FROM BUSINESS WORLD OF 9 NOVEMBER 2005
Time for a reshuffle
The mention of Natwar Singh as a non-contractual beneficiary of Saddam Hussein’s multiple enrichment programme may be an error. After all, there are many Natwar Singhs; some of them may even have a son named Jagat Singh. It may also happen that someone intercepted the benefits intended for Narwar Singh without his knowledge. No one should be condemned without proper process – a process that the government has initiated with the appointment of Virendra Dayal as fact collector.
But it is also clear that until – unless – his name is finally and unequivocally cleared, his effectiveness as minister of external affairs will be severely constrained on three grounds. First, the world would give more credence to the Volcker Report than to Natwar Singh’s denials. It would prejudge him; wherever he goes, Natwar Singh will be branded as Saddam Hussein’s beneficiary. Second, this image of his will be particularly damaging in our relations with the United States, which are currently at a critical stage. The Prime Minister set in motion a strategic congruence between India and the US; he cannot afford to jeopardize it on account of a crippled foreign minister. And finally – and there are some signs of it already – Natwar Singh may try to grow roots in his job by reverting to the anti-US line that was his life-long speciality – though not his alone.
The leading candidate for Natwar Singh’s position must be Pranab Mukherjee. He is as senior as Natwar Singh; he has been minister of external affairs. The only reason why he did not get the ministry last year was that Natwar Singh’s tenure in the foreign service was seen to qualify him for the job; he had qualifications for none other, although that is hardly a disqualification for any ministerial post in our system.
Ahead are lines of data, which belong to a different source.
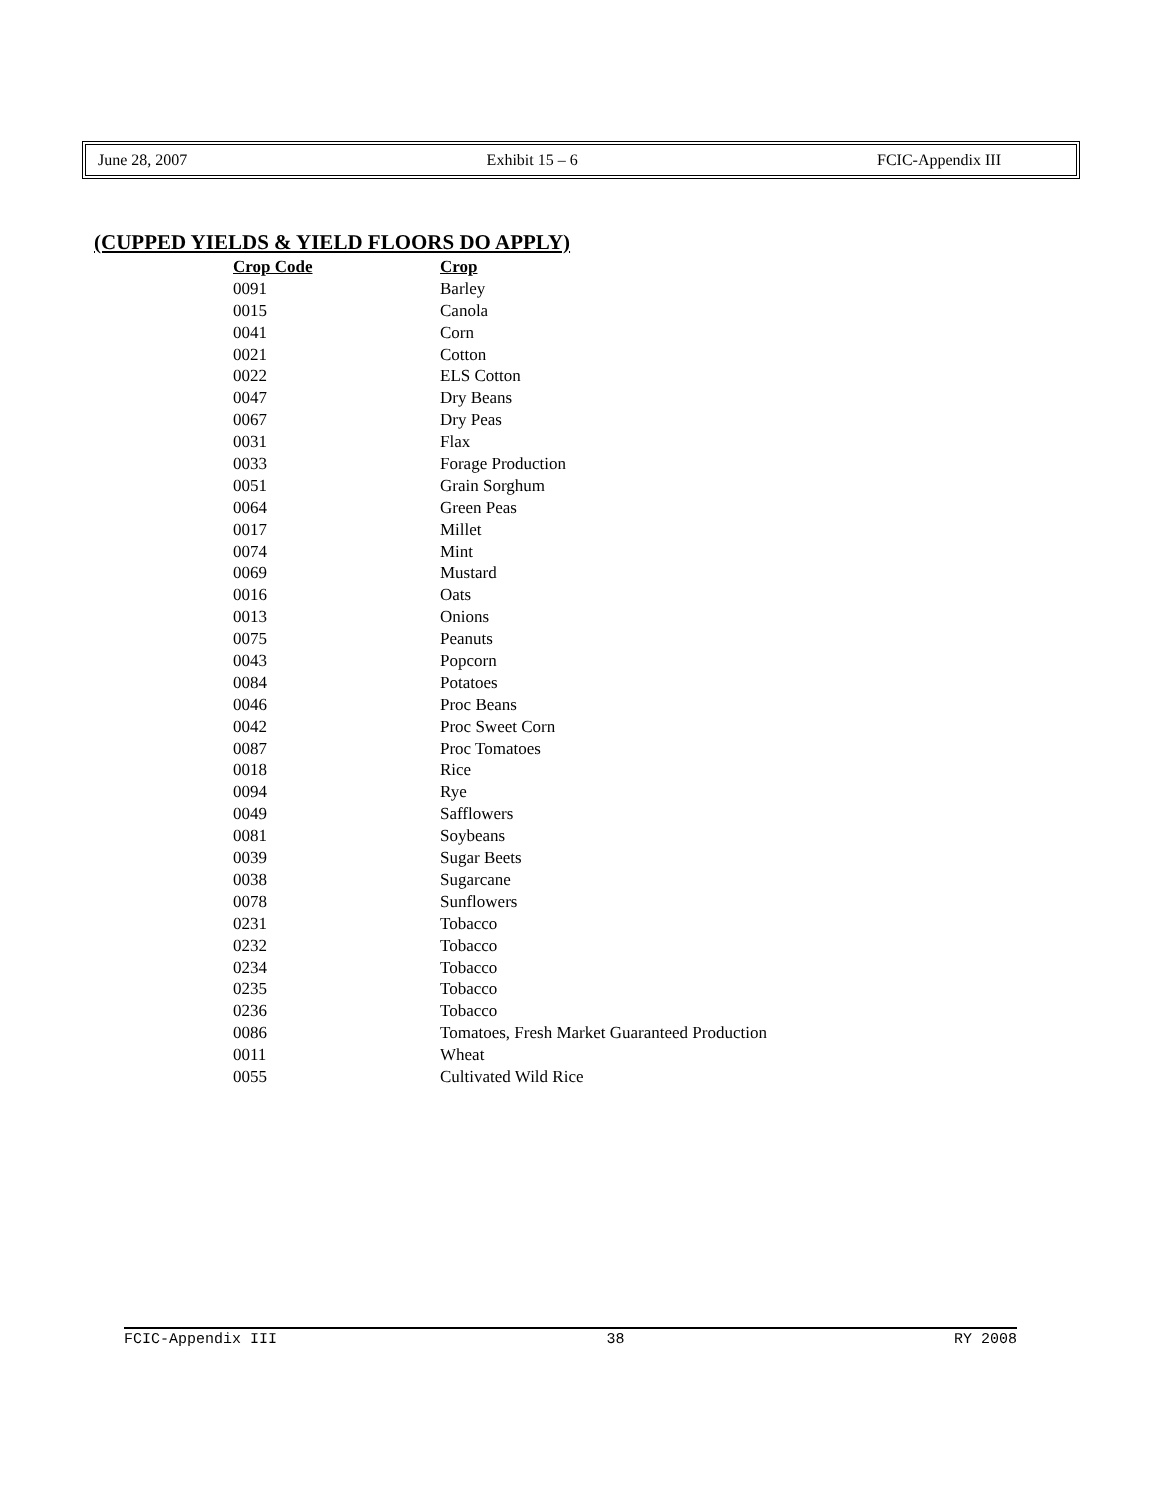June 28, 2007 Exhibit 15 – 6 FCIC-Appendix III
(CUPPED YIELDS & YIELD FLOORS DO APPLY)
| Crop Code | Crop |
| --- | --- |
| 0091 | Barley |
| 0015 | Canola |
| 0041 | Corn |
| 0021 | Cotton |
| 0022 | ELS Cotton |
| 0047 | Dry Beans |
| 0067 | Dry Peas |
| 0031 | Flax |
| 0033 | Forage Production |
| 0051 | Grain Sorghum |
| 0064 | Green Peas |
| 0017 | Millet |
| 0074 | Mint |
| 0069 | Mustard |
| 0016 | Oats |
| 0013 | Onions |
| 0075 | Peanuts |
| 0043 | Popcorn |
| 0084 | Potatoes |
| 0046 | Proc Beans |
| 0042 | Proc Sweet Corn |
| 0087 | Proc Tomatoes |
| 0018 | Rice |
| 0094 | Rye |
| 0049 | Safflowers |
| 0081 | Soybeans |
| 0039 | Sugar Beets |
| 0038 | Sugarcane |
| 0078 | Sunflowers |
| 0231 | Tobacco |
| 0232 | Tobacco |
| 0234 | Tobacco |
| 0235 | Tobacco |
| 0236 | Tobacco |
| 0086 | Tomatoes, Fresh Market Guaranteed Production |
| 0011 | Wheat |
| 0055 | Cultivated Wild Rice |
FCIC-Appendix III 38 RY 2008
Pranab Mukherjee would also be keen to move from defence to external affairs, and would not doubt press his case to the PM and Sonia Gandhi in the most presentable form.
However, the PM should see this not just as an unavoidable chore, but as an opportunity. The government was formed last year in a hurry, and was inevitably based on untidy political compromise. Now the PM has seventeen months’ experience, not only of the performance of various ministers, but of the relative weight of his political partners.
As to performance, it must be his perception as it is outside that P Chidambaram has not somehow lived up to his considerable acumen and reputation. His second budget, which he had ample time to prepare, was not much to write home about; on the contrary, his innovations, namely the taxes on cash withdrawals and deemed employee benefits, were unnecessary and deeply resented by their victims. For the rest, he has been benignly inactive, whether it be in respect of banking reforms or the capital market.
Mr Chidambaram may actually do well as foreign minister. His training is just right for the minutiae of international negotiations. He has a presence, and his mastery of English would make him effective in international fora. And he is probably more in tune with the PM’s thinking on foreign policy – on the realignment away from defunct non-alignment.
His transfer to external affairs would leave the PM with the question of whom he should make finance minister. There will be many candidates amongst Congress heavyweights; but luckily, the case of none is strong. The last Congress finance minister was the PM himself, and all before him is history. So he has pretty much a free hand.
Instead of rewarding an old horse from the Congress, he should for once follow his heart and appoint someone whose economic expertise he trusts. Of such there are two. There is Montek Singh Ahluwalia, who was the PM’s right-hand man in the finance minister and who continues to be his close associate. And there is C Rangarajan, whom he appointed Governor of Reserve Bank and who is now his informal economic adviser. Ahluwalia may well be his preferred choice; he would run the finance ministry with competence, and would serve the PM’s interests without burdening him with details. Rangarajan, on the other hand, has a reputation of his own; so much so that when his own chosen ministers did not perform too well, PM Vajpayee had seriously considered appointing Rangarajan as finance minister. Ahluwalia may make a brilliance finance minister, but Rangarajan has the kind of distinction that might make him more acceptable to the political establishment.
On both these candidates the PM would know his own mind very well and can do without outside advice. Being a cautious player, he may well hesitate to force his choice upon his party. But he should consider how Narasimha Rao brought him out of retirement and changed India’s future. He has the same opportunity 14 years later; he should not miss it.